Serena Casali, Bolle di sapone 1, olio ad acqua e acrilico su tela, 80x80

Etereo divenire a cura di Roberta Gubitosi

Inaugurazione della mostra: martedì 06 dicembre ore 18.00

Le opere di Serena Casali e Paolo Zanin saranno esposte nella wine hall dal 6 dicembre 2022 al 5 febbraio 2023.

Visita Gratuita

L’esclusivo Wine Creative Lab 47Anno Domini ospita la mostra Etereo divenire degli artisti Serena Casali e Paolo Zanin.

La produzione di Serena Casali spazia dalla pittura alla ceramica e dal figurativo all’astratto, esprimendo il deciso carattere e il desiderio di sperimentare.

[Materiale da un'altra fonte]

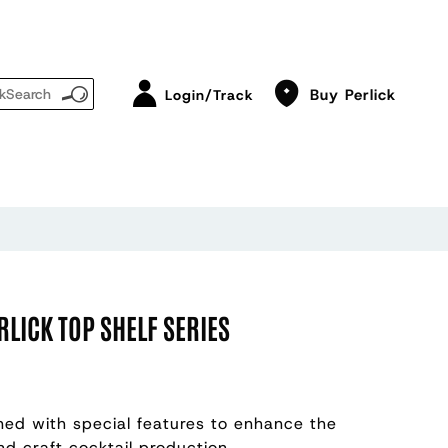
Buy Perlick
Login/Track
RLICK TOP SHELF SERIES
gned with special features to enhance the
nd craft cocktail production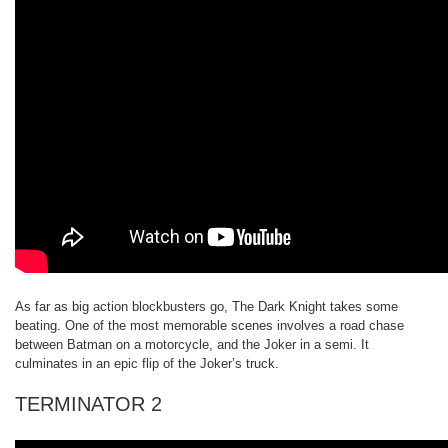
As far as big action blockbusters go, The Dark Knight takes some
beating. One of the most memorable scenes involves a road chase
between Batman on a motorcycle, and the Joker in a semi. It
culminates in an epic flip of the Joker’s truck.
TERMINATOR 2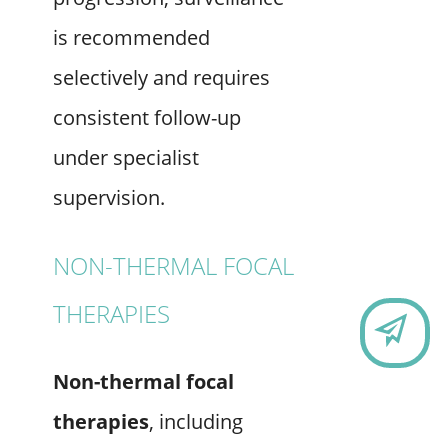
is recommended
selectively and requires
consistent follow-up
under specialist
supervision.
NON-THERMAL FOCAL
THERAPIES
CO
Non-thermal focal
therapies
, including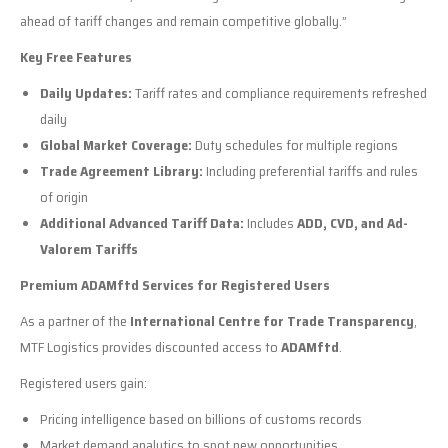
ahead of tariff changes and remain competitive globally.”
Key Free Features
Daily Updates:
Tariff rates and compliance requirements refreshed
daily
Global Market Coverage:
Duty schedules for multiple regions
Trade Agreement Library:
Including preferential tariffs and rules
of origin
Additional Advanced Tariff Data:
Includes
ADD, CVD, and Ad-
Valorem Tariffs
Premium ADAMftd Services for Registered Users
As a partner of the
International Centre for Trade Transparency
,
MTF Logistics provides discounted access to
ADAMftd
.
Registered users gain:
Pricing intelligence based on billions of customs records
Market demand analytics to spot new opportunities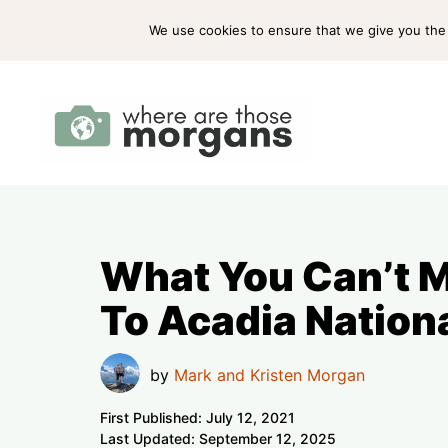
Skip
ABOUT US
PRESS
WORK WITH US
We use cookies to ensure that we give you the b
to
content
What You Can’t Mi
To Acadia Nation
by
Mark and Kristen Morgan
First Published:
July 12, 2021
Last Updated:
September 12, 2025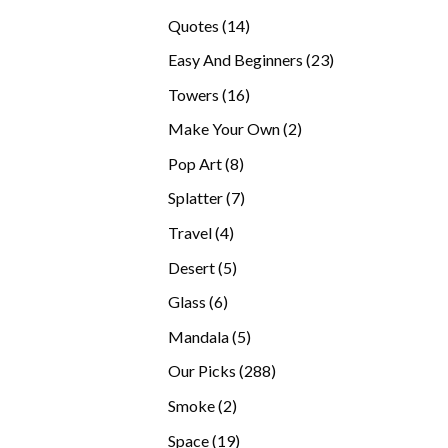
products
14
Quotes
14
products
23
Easy And Beginners
23
products
16
Towers
16
products
2
Make Your Own
2
products
8
Pop Art
8
products
7
Splatter
7
products
4
Travel
4
products
5
Desert
5
products
6
Glass
6
products
5
Mandala
5
products
288
Our Picks
288
products
2
Smoke
2
products
19
Space
19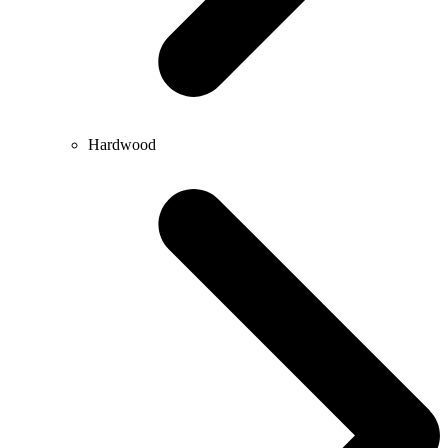
Hardwood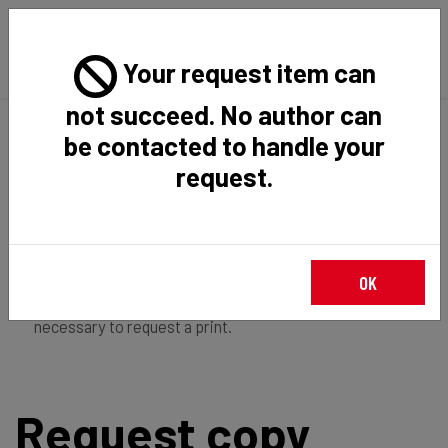
Your request item can
not succeed. No author can
Back
Home
Request Item
be contacted to handle your
request.
If you're
member of the institution
, you just have to
OK
login
to download the file in restricted access. It is not
necessary to request a print.
Request copy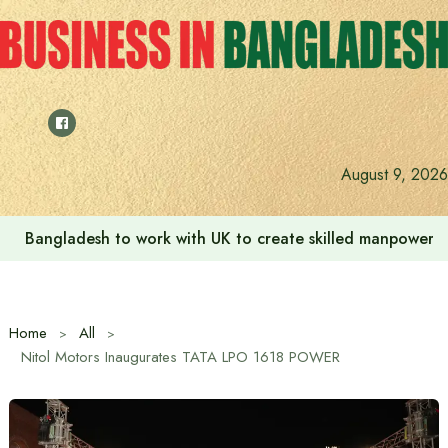
Skip
to
content
August 9, 2026
Bangladesh to work with UK to create skilled manpower a
Home
All
Nitol Motors Inaugurates TATA LPO 1618 POWER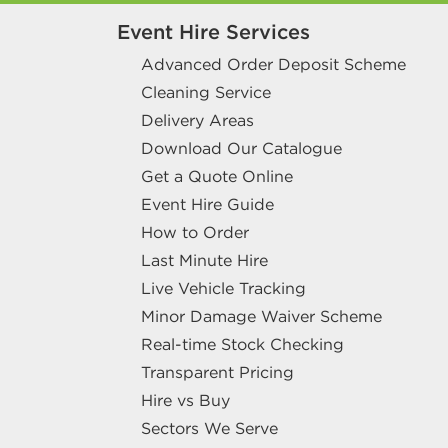
Event Hire Services
Advanced Order Deposit Scheme
Cleaning Service
Delivery Areas
Download Our Catalogue
Get a Quote Online
Event Hire Guide
How to Order
Last Minute Hire
Live Vehicle Tracking
Minor Damage Waiver Scheme
Real-time Stock Checking
Transparent Pricing
Hire vs Buy
Sectors We Serve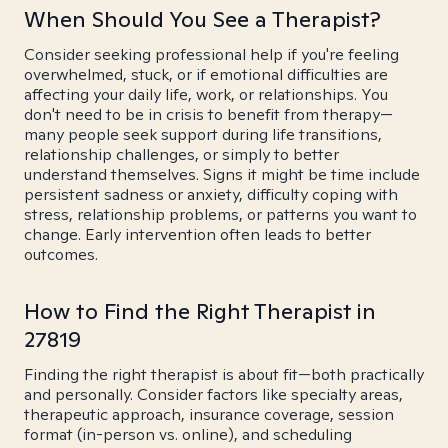
When Should You See a Therapist?
Consider seeking professional help if you're feeling
overwhelmed, stuck, or if emotional difficulties are
affecting your daily life, work, or relationships. You
don't need to be in crisis to benefit from therapy—
many people seek support during life transitions,
relationship challenges, or simply to better
understand themselves. Signs it might be time include
persistent sadness or anxiety, difficulty coping with
stress, relationship problems, or patterns you want to
change. Early intervention often leads to better
outcomes.
How to Find the Right Therapist in
27819
Finding the right therapist is about fit—both practically
and personally. Consider factors like specialty areas,
therapeutic approach, insurance coverage, session
format (in-person vs. online), and scheduling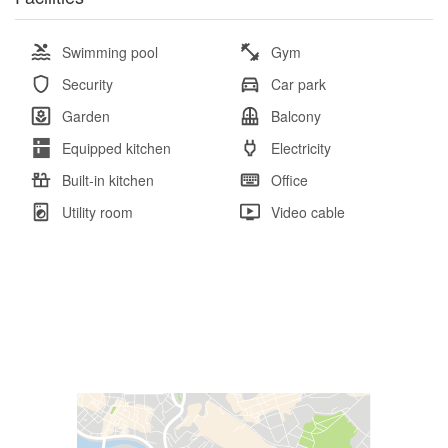
Swimming pool
Gym
Security
Car park
Garden
Balcony
Equipped kitchen
Electricity
Built-in kitchen
Office
Utility room
Video cable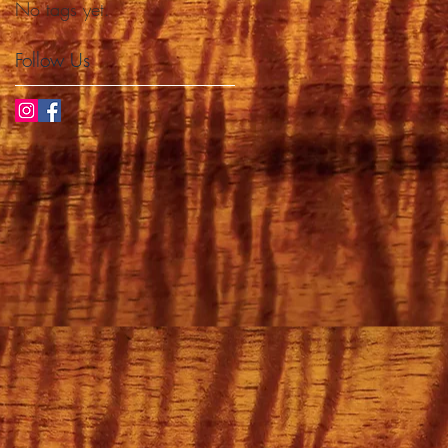
No tags yet.
Follow Us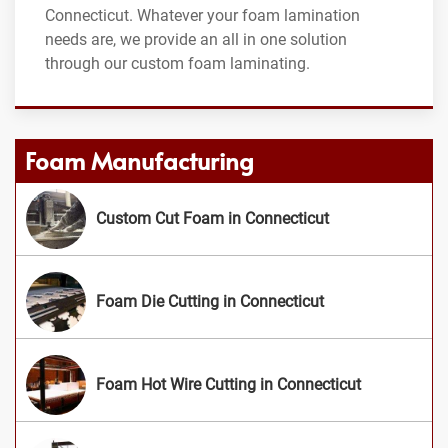
Connecticut. Whatever your foam lamination
needs are, we provide an all in one solution
through our custom foam laminating.
Foam Manufacturing
Custom Cut Foam in Connecticut
Foam Die Cutting in Connecticut
Foam Hot Wire Cutting in Connecticut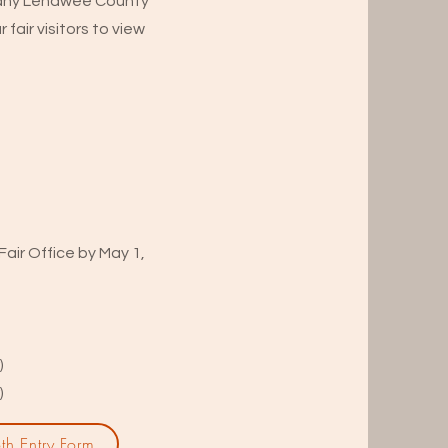
or any Lenawee County
 fair visitors to view
air Office by May 1,
)
)
th Entry Form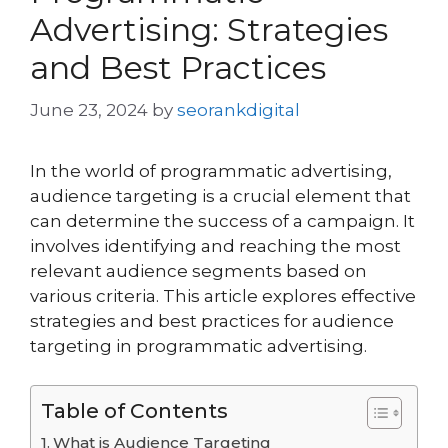
Advertising: Strategies
and Best Practices
June 23, 2024
by
seorankdigital
In the world of programmatic advertising,
audience targeting is a crucial element that
can determine the success of a campaign. It
involves identifying and reaching the most
relevant audience segments based on
various criteria. This article explores effective
strategies and best practices for audience
targeting in programmatic advertising.
Table of Contents
What is Audience Targeting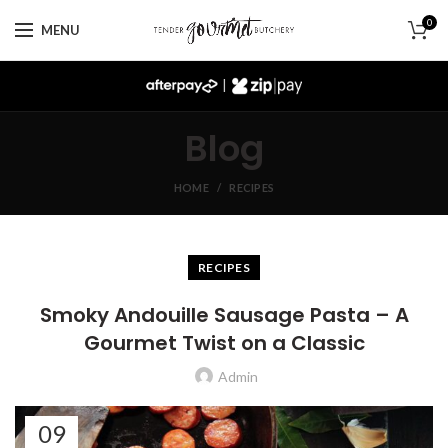
0
MENU
|
Blog
HOME
RECIPES
RECIPES
Smoky Andouille Sausage Pasta – A
Gourmet Twist on a Classic
Admin
09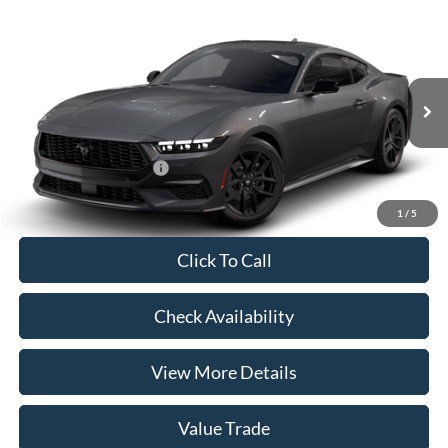
Compare Vehicle
2026
Ford Mustang
EcoBoost® Fastback
VIN:
1FA6P8TH9T5131222
Model:
P8T
MSRP:
$38,150
Ext.
Int.
In Transit
Doc Fee:
+$225
Casa Price
$38,375
Conditional Ford Offers
-$5,250
1
/
5
Click To Call
Check Availability
View More Details
Value Trade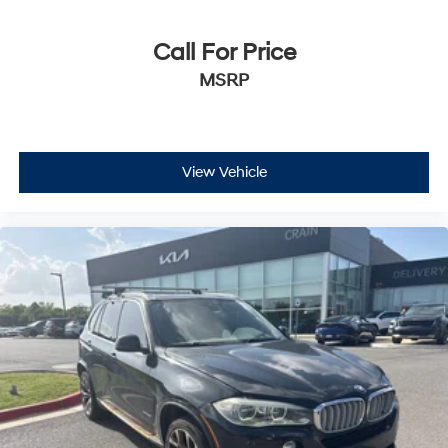
fees are not included. Contact us for a complete
breakdown.
Call For Price
MSRP
View Vehicle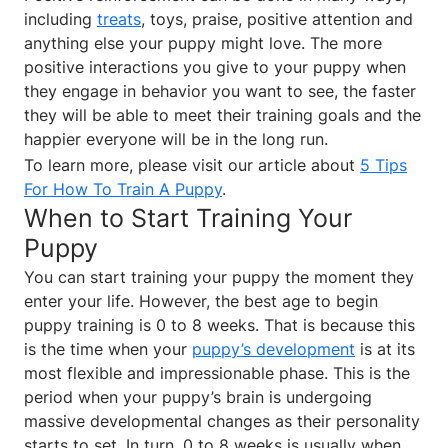
including
treats
, toys, praise, positive attention and
anything else your puppy might love. The more
positive interactions you give to your puppy when
they engage in behavior you want to see, the faster
they will be able to meet their training goals and the
happier everyone will be in the long run.
To learn more, please visit our article about
5 Tips
For How To Train A Puppy
.
When to Start Training Your
Puppy
You can start training your puppy the moment they
enter your life. However, the best age to begin
puppy training is 0 to 8 weeks. That is because this
is the time when your
puppy’s development
is at its
most flexible and impressionable phase. This is the
period when your puppy’s brain is undergoing
massive developmental changes as their personality
starts to set. In turn, 0 to 8 weeks is usually when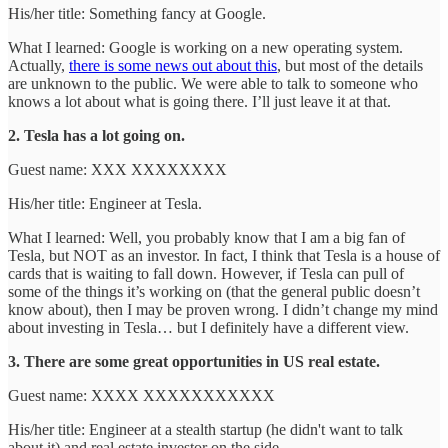
His/her title: Something fancy at Google.
What I learned: Google is working on a new operating system.
Actually,
there is some news out about this
, but most of the details
are unknown to the public. We were able to talk to someone who
knows a lot about what is going there. I’ll just leave it at that.
2. Tesla has a lot going on.
Guest name: XXX XXXXXXXX
His/her title: Engineer at Tesla.
What I learned: Well, you probably know that I am a big fan of
Tesla, but NOT as an investor. In fact, I think that Tesla is a house of
cards that is waiting to fall down. However, if Tesla can pull of
some of the things it’s working on (that the general public doesn’t
know about), then I may be proven wrong. I didn’t change my mind
about investing in Tesla… but I definitely have a different view.
3. There are some great opportunities in US real estate.
Guest name: XXXX XXXXXXXXXXX
His/her title: Engineer at a stealth startup (he didn't want to talk
about it) and real estate investor on the side.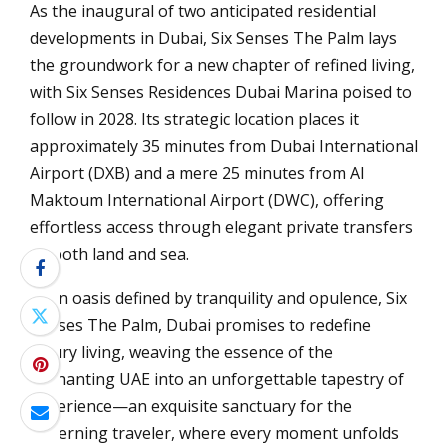
As the inaugural of two anticipated residential
developments in Dubai, Six Senses The Palm lays
the groundwork for a new chapter of refined living,
with Six Senses Residences Dubai Marina poised to
follow in 2028. Its strategic location places it
approximately 35 minutes from Dubai International
Airport (DXB) and a mere 25 minutes from Al
Maktoum International Airport (DWC), offering
effortless access through elegant private transfers
by both land and sea.
In an oasis defined by tranquility and opulence, Six
Senses The Palm, Dubai promises to redefine
luxury living, weaving the essence of the
enchanting UAE into an unforgettable tapestry of
experience—an exquisite sanctuary for the
discerning traveler, where every moment unfolds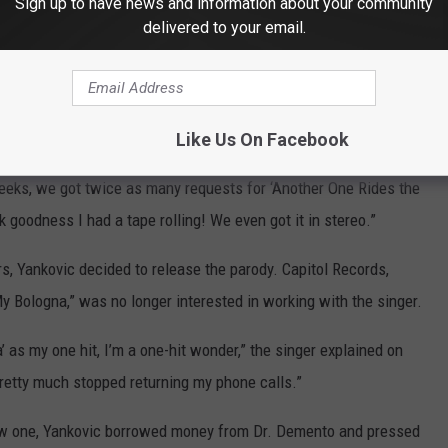
Sign up to have news and information about your community
Subscribe to
103.7 The Loon
on
delivered to your email.
exciting thing that has ever happened on
The Dr. Demento Show
,
ote in the
liner notes
to the
Permanent Record: Al in the Box
box
Like Us On Facebook
eeks, we got twice as many requests for ‘Another One Rides the
k goodness I had a tape rolling! We even got it in stereo.”
s, Yankovic decided to release the parody. Capitol Records,
y Bologna,” was no longer interested in working with the singer.
’ as my one hit, I’m a one-hit wonder,” the singer explained on
 pretty much stopped returning my phone calls.”
 new one, Yankovic borrowed money from Dr. Demento and pressed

Nella mostra Etereo divenire, si pone l’accento sulla produzione non figurativa, in cui il colore diviene dominante assoluta con le diverse potenzialità espressive e comunicative.

I rapporti di chiaro e scuro, di caldo e freddo, di primario e complementare sembrano guidare il fruitore in un percorso ottico-percettivo. Nei Giochi di colore, le stesure cromatiche si organizzano in campiture lineari e puri passaggi di tono, rievocando sensazioni, visioni e stati d’animo interiori. Quasi come in un percorso emotivo, la geometria lineare si libera in opere di matrice più espressionista, come la serie delle Bolle, naturale evoluzione della continua ricerca di Serena Casali. Il cromatismo acceso che segna la sua personalità artistica si scioglie nel morbido sviluppo formale. Ogni forma si dilata e si restringe, quasi spinta dalla forza incontenibile del colore che sembra mutare all’infinito. L’emblematica “bolla” diviene simbolo della libertà creativa che evolve e cambia nel fluire dell’esistenza.

Leggere ed eteree sono le figure di Paolo Zanin, che giungono a esiti di delicata naturalezza. Le sue installazioni in fibra di vetro e resina coinvolgono l’osservatore per il realismo delle figure anche a grandezza naturale. Si delinea una ricerca formale sempre attenta al movimento delle vesti, alla morbidezza delle carni e all’espressività dei volti; i materiali vengono elaborati attraverso processi e procedure, per poi essere sublimati nell’esito finale dell’opera. I busti e le figure femminili richiamano la classicità, le forme sembrano sospese, quasi liriche apparizioni di antichi reperti in cui la pesantezza del bronzo o del gesso viene trasfigurata in una nuova e moderna leggerezza.